Peritos em Engenharia e Geologia pedem ao Governo um plano urgente para o reforço sísmico dos infantários, escolas e hospitais da metade Sul do território, onde pode acontecer um terramoto violento a qualquer momento
Centenas de berçários e infantários estão instalados em edifícios de habitação antigos, que vão colapsar ou sofrer danos severos quando se repetir um grande terramoto. “Os edifícios gaioleiros vão ter problemas, desde pequenas fissuras a colapsos, o que coloca em risco a vida das crianças”, avisa Carlos Sousa Oliveira, primeiro português doutorado em Engenharia Sísmica, na Universidade da Califórnia. “É urgente um programa nacional de reforço de infantários e de escolas” concorda Mário Lopes, doutorado na mesma área pelo Imperial College, de Londres.
Os dois professores do Instituto Superior Técnico (IST) pedem ao Governo que acelere o levantamento das condições de segurança e as obras de reforço das escolas, públicas e privadas, das regiões expostas a grandes terramotos. Estudos técnicos realizados em Lisboa e no Algarve revelaram que as crianças em idade escolar também correm risco de vida no período letivo.
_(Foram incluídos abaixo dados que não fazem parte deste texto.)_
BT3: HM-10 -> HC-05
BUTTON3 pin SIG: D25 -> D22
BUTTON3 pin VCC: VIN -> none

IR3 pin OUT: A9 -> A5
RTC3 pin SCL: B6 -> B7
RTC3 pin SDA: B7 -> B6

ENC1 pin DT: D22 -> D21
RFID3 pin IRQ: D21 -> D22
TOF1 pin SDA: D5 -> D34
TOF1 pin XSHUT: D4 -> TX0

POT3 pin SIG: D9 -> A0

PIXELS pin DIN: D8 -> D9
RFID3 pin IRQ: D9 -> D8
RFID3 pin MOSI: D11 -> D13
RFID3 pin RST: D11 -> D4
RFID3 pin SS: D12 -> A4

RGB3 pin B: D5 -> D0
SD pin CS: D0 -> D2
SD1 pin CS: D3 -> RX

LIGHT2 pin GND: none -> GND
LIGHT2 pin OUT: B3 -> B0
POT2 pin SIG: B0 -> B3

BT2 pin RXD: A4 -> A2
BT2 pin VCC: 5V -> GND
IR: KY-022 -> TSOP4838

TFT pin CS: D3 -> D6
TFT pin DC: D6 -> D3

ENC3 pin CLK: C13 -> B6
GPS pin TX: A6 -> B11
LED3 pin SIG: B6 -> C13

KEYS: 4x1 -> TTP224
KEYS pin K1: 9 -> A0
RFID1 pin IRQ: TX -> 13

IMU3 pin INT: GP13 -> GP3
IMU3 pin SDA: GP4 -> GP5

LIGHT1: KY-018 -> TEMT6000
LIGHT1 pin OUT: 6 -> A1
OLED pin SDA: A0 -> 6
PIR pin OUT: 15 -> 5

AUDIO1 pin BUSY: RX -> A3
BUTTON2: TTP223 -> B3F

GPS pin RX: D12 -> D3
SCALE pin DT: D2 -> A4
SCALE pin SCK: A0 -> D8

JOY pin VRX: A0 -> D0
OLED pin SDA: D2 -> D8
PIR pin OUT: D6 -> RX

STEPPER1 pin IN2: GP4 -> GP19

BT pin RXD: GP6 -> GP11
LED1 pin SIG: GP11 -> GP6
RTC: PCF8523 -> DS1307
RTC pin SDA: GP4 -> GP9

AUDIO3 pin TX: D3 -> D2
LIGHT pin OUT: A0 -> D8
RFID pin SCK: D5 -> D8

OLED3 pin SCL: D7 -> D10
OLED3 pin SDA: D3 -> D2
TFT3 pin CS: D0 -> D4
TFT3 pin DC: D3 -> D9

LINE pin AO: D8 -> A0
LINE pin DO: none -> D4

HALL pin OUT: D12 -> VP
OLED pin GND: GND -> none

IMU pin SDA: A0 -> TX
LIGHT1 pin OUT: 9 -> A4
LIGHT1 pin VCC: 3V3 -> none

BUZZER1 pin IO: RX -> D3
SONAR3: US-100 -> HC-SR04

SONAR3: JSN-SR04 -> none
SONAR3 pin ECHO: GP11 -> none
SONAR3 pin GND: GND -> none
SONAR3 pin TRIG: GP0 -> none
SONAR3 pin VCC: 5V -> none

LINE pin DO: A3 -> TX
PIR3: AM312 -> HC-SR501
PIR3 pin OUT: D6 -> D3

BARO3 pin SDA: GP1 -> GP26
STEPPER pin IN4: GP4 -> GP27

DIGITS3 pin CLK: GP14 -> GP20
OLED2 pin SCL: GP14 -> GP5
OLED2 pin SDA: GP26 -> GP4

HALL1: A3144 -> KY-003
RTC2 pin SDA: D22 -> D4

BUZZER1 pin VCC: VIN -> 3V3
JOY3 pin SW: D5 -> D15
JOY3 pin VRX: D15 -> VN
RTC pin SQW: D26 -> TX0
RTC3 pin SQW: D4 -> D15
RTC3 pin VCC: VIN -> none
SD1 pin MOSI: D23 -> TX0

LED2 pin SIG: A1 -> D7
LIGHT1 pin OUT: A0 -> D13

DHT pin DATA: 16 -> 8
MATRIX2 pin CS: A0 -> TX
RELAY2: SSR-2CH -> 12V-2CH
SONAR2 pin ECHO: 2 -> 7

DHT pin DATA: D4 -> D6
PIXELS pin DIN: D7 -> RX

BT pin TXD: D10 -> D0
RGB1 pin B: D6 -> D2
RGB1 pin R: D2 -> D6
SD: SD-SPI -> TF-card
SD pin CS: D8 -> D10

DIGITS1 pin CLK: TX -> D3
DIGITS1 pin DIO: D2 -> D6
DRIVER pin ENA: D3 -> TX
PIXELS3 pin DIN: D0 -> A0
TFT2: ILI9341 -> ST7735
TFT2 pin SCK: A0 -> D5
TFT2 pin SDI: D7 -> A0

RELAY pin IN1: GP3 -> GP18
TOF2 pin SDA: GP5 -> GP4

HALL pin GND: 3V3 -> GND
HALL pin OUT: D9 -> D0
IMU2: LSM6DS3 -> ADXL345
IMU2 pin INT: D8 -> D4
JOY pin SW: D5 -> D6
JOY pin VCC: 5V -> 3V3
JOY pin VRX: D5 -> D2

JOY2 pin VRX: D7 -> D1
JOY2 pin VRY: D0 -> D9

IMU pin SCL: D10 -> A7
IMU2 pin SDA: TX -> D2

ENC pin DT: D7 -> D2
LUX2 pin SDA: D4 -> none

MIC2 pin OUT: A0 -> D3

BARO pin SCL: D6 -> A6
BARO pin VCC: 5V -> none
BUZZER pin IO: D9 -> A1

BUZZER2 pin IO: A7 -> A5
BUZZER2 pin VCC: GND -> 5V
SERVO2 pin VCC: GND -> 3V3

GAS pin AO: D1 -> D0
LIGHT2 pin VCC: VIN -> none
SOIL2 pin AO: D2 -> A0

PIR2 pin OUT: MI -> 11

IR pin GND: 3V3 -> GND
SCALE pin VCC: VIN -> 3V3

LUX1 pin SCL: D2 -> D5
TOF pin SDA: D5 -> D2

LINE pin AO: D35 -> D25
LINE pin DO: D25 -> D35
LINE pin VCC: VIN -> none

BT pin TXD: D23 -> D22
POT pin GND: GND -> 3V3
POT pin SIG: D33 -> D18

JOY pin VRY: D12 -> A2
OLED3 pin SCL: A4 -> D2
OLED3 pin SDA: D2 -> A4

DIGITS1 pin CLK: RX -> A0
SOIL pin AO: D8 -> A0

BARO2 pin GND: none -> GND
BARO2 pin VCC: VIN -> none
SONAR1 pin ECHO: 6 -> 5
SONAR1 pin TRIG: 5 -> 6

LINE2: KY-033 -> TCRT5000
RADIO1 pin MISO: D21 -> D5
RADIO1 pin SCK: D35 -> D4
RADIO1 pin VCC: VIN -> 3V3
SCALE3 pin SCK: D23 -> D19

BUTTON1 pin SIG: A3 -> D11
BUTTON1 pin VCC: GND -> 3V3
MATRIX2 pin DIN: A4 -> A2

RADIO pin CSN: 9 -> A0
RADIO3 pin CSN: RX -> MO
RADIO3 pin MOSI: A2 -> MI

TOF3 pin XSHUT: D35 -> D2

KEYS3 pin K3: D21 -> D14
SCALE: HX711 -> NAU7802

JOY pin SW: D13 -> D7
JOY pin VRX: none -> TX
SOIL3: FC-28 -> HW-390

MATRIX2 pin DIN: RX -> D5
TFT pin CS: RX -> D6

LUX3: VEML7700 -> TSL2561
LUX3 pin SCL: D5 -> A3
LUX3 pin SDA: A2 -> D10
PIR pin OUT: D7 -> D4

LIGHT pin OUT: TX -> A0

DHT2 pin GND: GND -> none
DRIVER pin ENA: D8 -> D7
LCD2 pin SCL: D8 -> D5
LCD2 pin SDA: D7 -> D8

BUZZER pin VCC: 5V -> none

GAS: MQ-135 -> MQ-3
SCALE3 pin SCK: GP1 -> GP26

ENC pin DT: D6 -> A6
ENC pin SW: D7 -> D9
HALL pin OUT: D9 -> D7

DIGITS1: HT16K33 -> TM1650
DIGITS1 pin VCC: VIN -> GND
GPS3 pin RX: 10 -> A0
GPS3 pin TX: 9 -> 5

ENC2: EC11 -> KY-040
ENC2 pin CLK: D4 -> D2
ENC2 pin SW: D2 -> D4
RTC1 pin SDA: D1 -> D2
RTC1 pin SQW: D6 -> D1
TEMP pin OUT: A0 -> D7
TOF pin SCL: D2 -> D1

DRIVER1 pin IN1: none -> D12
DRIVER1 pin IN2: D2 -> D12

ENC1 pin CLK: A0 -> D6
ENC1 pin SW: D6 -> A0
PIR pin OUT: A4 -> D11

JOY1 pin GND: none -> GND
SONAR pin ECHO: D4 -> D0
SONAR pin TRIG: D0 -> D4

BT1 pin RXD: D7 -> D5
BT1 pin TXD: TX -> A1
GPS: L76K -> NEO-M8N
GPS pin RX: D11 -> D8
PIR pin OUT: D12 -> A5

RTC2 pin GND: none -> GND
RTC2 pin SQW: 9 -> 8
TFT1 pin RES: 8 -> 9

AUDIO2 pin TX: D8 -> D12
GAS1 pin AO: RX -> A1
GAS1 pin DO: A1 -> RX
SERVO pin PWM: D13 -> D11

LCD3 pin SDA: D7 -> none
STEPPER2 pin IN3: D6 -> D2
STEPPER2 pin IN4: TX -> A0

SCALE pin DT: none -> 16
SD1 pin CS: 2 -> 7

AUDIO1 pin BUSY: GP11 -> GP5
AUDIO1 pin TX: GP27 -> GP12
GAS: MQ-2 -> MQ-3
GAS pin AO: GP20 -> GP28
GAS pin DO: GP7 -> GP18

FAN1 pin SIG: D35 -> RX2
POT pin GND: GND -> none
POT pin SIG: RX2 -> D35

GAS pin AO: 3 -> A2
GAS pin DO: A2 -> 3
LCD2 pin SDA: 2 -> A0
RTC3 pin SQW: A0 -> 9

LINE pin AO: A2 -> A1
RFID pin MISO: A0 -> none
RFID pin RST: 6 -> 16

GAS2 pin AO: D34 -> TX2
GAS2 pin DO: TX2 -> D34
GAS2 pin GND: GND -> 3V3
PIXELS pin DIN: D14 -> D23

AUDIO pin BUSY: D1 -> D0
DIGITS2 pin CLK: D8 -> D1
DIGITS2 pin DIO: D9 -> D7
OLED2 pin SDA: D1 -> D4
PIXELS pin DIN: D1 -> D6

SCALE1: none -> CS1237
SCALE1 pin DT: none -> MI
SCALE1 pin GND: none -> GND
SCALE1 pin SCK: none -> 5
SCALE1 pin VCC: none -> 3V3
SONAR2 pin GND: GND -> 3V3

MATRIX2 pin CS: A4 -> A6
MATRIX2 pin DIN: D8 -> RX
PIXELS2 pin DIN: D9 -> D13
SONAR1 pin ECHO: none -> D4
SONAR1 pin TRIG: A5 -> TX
Na região sísmica, só o Hospital Luz Lisboa dá garantias de assistir os feridos do próximo grande terramoto, porque é o único com isolamento de base contra sismos. O IST foi contratado em 2006 pelo Ministério da Saúde para fazer a avaliação de risco dos hospitais. A ministra da Saúde, Ana Paula Martins, e o seu antecessor, Manuel Pizarro, censuraram a divulgação dos resultados, contra o parecer da Comissão de Acesso aos Documentos Administrativos.
O erro histórico do PRR
A Câmara Municipal de Lisboa, na época de António Costa e Fernando Medina, autorizou a construção do Centro Champalimaud, do Hospital CUF Tejo e do museu MAAT em áreas que vão ser inundadas por um tsunami. A decisão contraria um parecer pedido pela autarquia ao IST, que chamava a atenção para o risco que isso representa para pessoas com mobilidade reduzida. “Será praticamente impossível salvar as pessoas em macas e cadeira de rodas”, lamenta Mário Lopes. “Embora a comunidade científica clame há muito tempo que isto não pode ser assim, há outras forças que se levantam e que deixam fazer esses edifícios nessa zona”, critica Sousa Oliveira.
O PRR português consigna 700 milhões de euros ao melhoramento energético de edifícios, mas não orçamentou um cêntimo para a resistência sísmica. Os peritos consideram esta opção política um absurdo. “Fazer só a reabilitação energética não serve para nada. Porque se vier um sismo destrói tudo e perdemos tudo”, recorda. Os professores do IST chamam a atenção para as melhores práticas internacionais, em que os dois objetivos são conjugados.
É o que acontece com o PRR italiano, que reservou mil milhões de euros para obras combinadas de resistência sísmica e de melhoria energética. Com esse financiamento comunitário, estão a ser recuperadas 170 escolas em Itália. Em Portugal, as obras estão atrasadas porque o Estado Central e as autarquias não se entendem quanto ao financiamento.
A Itália despertou para o problema tarde demais – e da pior forma possível. Na manhã de 31 de outubro de 2002, um sismo matou 27 crianças, dos seis aos dez anos, numa escola primária de Molise. A Magnitude de 5.4 foi muito semelhante à registada em Portugal esta semana. A diferença é que, em Itália, o epicentro deu-se em terra e não a dezenas de quilómetros da costa. Um próximo aviso no nosso território também poderá ter características semelhantes.